Recombinant Human CCNB1, N-His

Description of Recombinant Human CCNB1, N-His

Introduction

Recombinant human CCNB1, also known as cyclin B1, is a protein that plays a crucial role in cell cycle regulation. It is a member of the cyclin family of proteins and is involved in the transition from G2 phase to mitosis. CCNB1 has been identified as a potential drug target due to its essential role in cell division and its involvement in various diseases. In this article, we will discuss the structure, activity, and application of recombinant human CCNB1.

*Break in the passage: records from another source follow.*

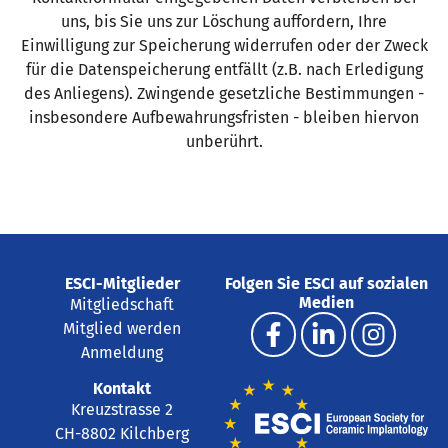
uns, bis Sie uns zur Löschung auffordern, Ihre
Einwilligung zur Speicherung widerrufen oder der Zweck
für die Datenspeicherung entfällt (z.B. nach Erledigung
des Anliegens). Zwingende gesetzliche Bestimmungen -
insbesondere Aufbewahrungsfristen - bleiben hiervon
unberührt.
ESCI-Mitglieder
Folgen Sie ESCI auf sozialen
Medien
Mitgliedschaft
Mitglied werden
Anmeldung
Kontakt
Kreuzstrasse 2
CH-8802 Kilchberg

Structure of Recombinant Human CCNB1

The gene encoding for human CCNB1 is located on chromosome 5 and consists of 7 exons. The protein is composed of 433 amino acids and has a molecular weight of approximately 48 kDa. CCNB1 contains two main domains, the N-terminal domain and the C-terminal domain. The N-terminal domain is responsible for binding to cyclin-dependent kinase 1 (CDK1), while the C-terminal domain is involved in the regulation of protein stability and nuclear localization.

CCNB1 also contains a destruction box (D-box) motif that is essential for its degradation during the cell cycle. This motif is recognized by the anaphase-promoting complex/cyclosome (APC/C), which marks CCNB1 for degradation by the proteasome, allowing for the progression of the cell cycle.

Activity of Recombinant Human CCNB1

CCNB1 is a key regulator of the G2/M transition in the cell cycle. It forms a complex with CDK1, which is activated by phosphorylation, leading to the activation of CCNB1. This complex then promotes the transition from G2 phase to mitosis by phosphorylating downstream targets involved in mitotic entry and progression.

In addition to its role in cell cycle regulation, CCNB1 has also been found to have other functions. It has been shown to play a role in DNA repair by promoting the recruitment of DNA repair proteins to sites of DNA damage. CCNB1 has also been implicated in regulating cellular metabolism and apoptosis.

Application of Recombinant Human CCNB1

Due to its essential role in cell cycle regulation, CCNB1 has been identified as a potential drug target for various diseases. One of the most promising applications of recombinant human CCNB1 is in cancer treatment. Many cancer cells have been found to overexpress CCNB1, leading to uncontrolled cell growth and proliferation. Targeting CCNB1 with specific inhibitors has shown promising results in inhibiting cancer cell growth and inducing cell death.

CCNB1 has also been studied as a potential target for the treatment of neurodegenerative diseases, such as Alzheimer’s and Parkinson’s disease. These diseases are characterized by abnormal cell cycle activity, and targeting CCNB1 could potentially help regulate cell cycle progression and prevent neuronal death.

In addition to its potential as a drug target, recombinant human CCNB1 has also been used in research and diagnostic applications. It is commonly used as a marker for cell cycle progression in cell culture experiments and can also be detected in tissue samples to assess the proliferation rate of cancer cells.

Conclusion

In summary, recombinant human CCNB1 is a crucial protein involved in cell cycle regulation. Its structure, activity, and potential applications make it a promising drug target for various diseases, particularly cancer. Further research on CCNB1 and its interactions with other proteins may provide new insights into its role in disease and potential therapeutic interventions.